1. SQL Standard does describe a way to create a recursive query. However, the compliance for that particular feature seems to be poor. Furthermore, the performance may not be that great. (which is the case with SQL Server's particular implementation) The 3 models discussed are easily implemented in most of RDBMS and queries for querying the hierarchy can be easily written and ported. However, the implementation to automatically manage the changes to the hierarchy invariably requires vendor-specific dialect, using triggers or stored procedure which is not very portable.

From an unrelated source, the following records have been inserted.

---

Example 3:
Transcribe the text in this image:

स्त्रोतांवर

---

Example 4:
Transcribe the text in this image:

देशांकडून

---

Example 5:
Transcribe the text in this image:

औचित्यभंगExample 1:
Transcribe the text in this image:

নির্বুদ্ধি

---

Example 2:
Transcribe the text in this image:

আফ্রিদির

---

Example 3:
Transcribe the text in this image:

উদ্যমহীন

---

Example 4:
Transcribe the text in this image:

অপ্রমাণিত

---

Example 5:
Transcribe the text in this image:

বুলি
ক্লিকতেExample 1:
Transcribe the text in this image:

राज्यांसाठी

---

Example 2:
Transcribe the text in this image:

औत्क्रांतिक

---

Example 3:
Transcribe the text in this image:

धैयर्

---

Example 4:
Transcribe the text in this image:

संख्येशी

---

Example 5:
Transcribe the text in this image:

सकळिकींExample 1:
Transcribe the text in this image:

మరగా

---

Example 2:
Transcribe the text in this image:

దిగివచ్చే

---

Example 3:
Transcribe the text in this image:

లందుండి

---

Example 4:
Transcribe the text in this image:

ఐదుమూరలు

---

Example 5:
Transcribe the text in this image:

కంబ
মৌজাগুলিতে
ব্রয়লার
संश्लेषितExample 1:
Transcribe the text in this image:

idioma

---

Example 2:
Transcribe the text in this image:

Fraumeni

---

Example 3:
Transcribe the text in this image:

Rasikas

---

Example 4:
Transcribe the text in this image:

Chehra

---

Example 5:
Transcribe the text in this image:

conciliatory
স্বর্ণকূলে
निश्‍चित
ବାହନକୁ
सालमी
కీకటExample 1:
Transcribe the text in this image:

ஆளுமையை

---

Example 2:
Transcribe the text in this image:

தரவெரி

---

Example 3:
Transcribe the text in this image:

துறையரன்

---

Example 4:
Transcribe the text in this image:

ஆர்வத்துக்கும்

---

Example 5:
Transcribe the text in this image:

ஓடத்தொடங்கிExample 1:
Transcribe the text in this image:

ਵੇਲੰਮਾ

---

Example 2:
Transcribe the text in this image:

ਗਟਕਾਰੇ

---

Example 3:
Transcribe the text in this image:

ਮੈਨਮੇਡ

2. When I say consistent, I only mean that the model cannot create a nonsensical output. It's still possible to provide wrong data and make a weird hierarchy such as an employee's supervisor reporting to the employee, but not one that would give undefined results. However, it still is a hierarchy (even if it ends up as a cyclical graph). With other models, failing to maintain the derived data correctly means the queries will start returning undefined results.
3. SQL Server's hierarchyid
data type is in fact an implementation of this model.